Community colleges changes lives
During my 33 years in higher education, I have had the opportunity to work at community colleges, a four-year public institution and a four-year private institution. I have been proud of each of them; but I can say without hesitation that community colleges, like Fulton-Montgomery Community College, change lives more than any other type of educational institution.
I’ve seen it. Four-year institutions admit students who meet certain entrance requirements. So from the very beginning, four-year institutions are selecting students that they believe will be successful at their college. (Even then, public higher education institutions have about a 55 percent graduation rate.) While there are support services at four-year institutions to help students with their studies, there is a much greater sense that the student is on his/her own to complete the work or not.

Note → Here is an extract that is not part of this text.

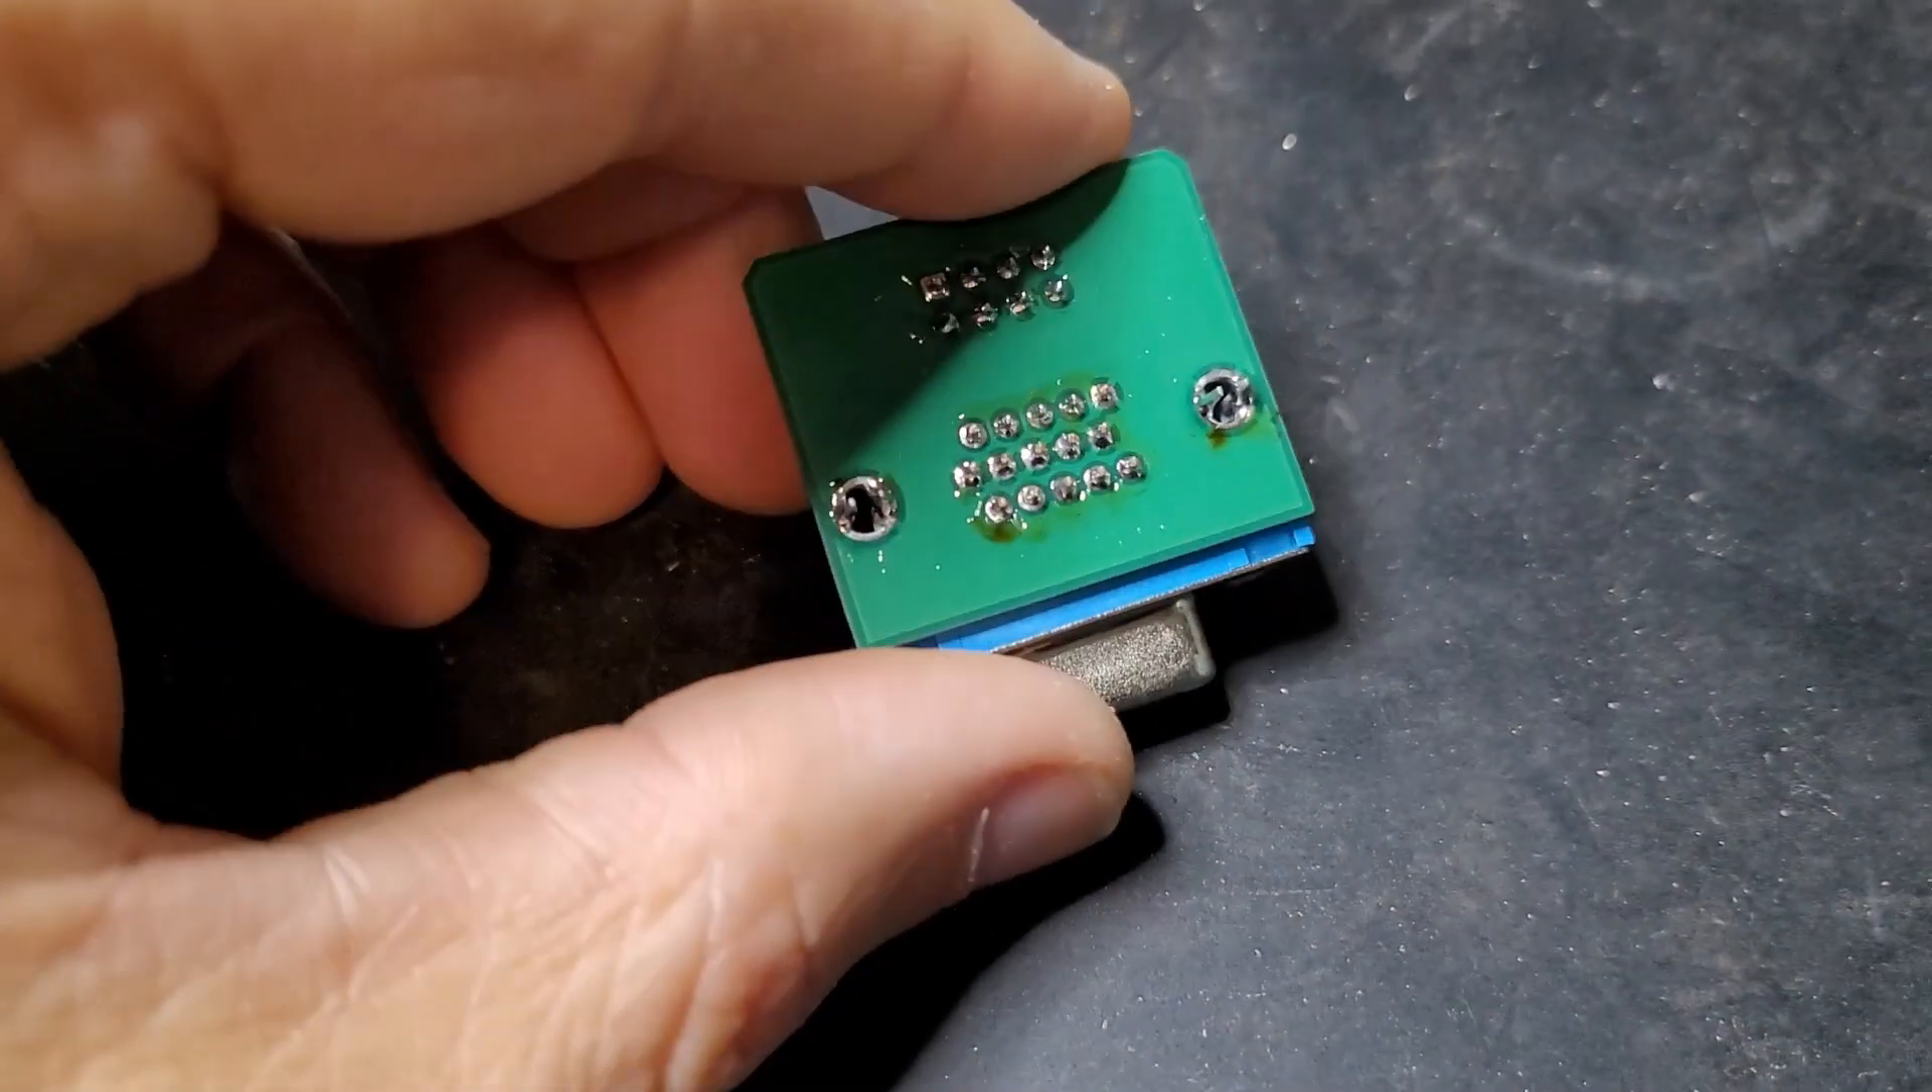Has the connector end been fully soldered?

Community colleges have an open admission policy. That does not mean that the college work is unchallenging or that graduating is easier. It means that community colleges are colleges of opportunity. They accept students where they are in their educational journey and provide the resources for students to be successful. Completing the work is up to each student. However, there is a great deal of encouragement and support along the way.
Community colleges see students from a variety of backgrounds, with diverse academic abilities and from a wide range of socio-economic means. While four-year institutions may see some students from these backgrounds, clearly not in the numbers seen at community colleges. My point here is that students selected by four-year institutions are often more prepared for college academically, financially and socially. More often, they have parents who attended college and many of these students would likely be successful at any college they attended.
At community colleges, we also have students who would be successful anywhere. However, we see many students for whom, often due to life circumstances, a community college is their only hope for success. It is these students to which I refer that community colleges change lives. I have seen students who struggled through high school but get to our campus and flourish. I have seen students whose parents have alcohol and drug problems and the community colleges is their path to a better life. I’ve seen students who discover their passion on our campus and turn their lives from a downward spiral to an upward trajectory.
At the end of each academic year we have several celebrations on campus for students who are graduating. During these celebrations, students often tell their stories regarding some of the challenges they have had to face while trying to get a degree. You cannot help but shed a tear for some of these students out of empathy and pride as they accept their certificates and diplomas.
Community colleges see students with strong academic skills and those for whom academics has been a struggle. This diverse population creates and environment where students can see others, like themselves, with similar ambitions and struggles. They often learn that even those whom they thought had it easy, often faced challenges as well. FM lifts all of them to new heights and puts them on a path to success. We are very lucky to have the opportunity to touch the lives of so many, for such good.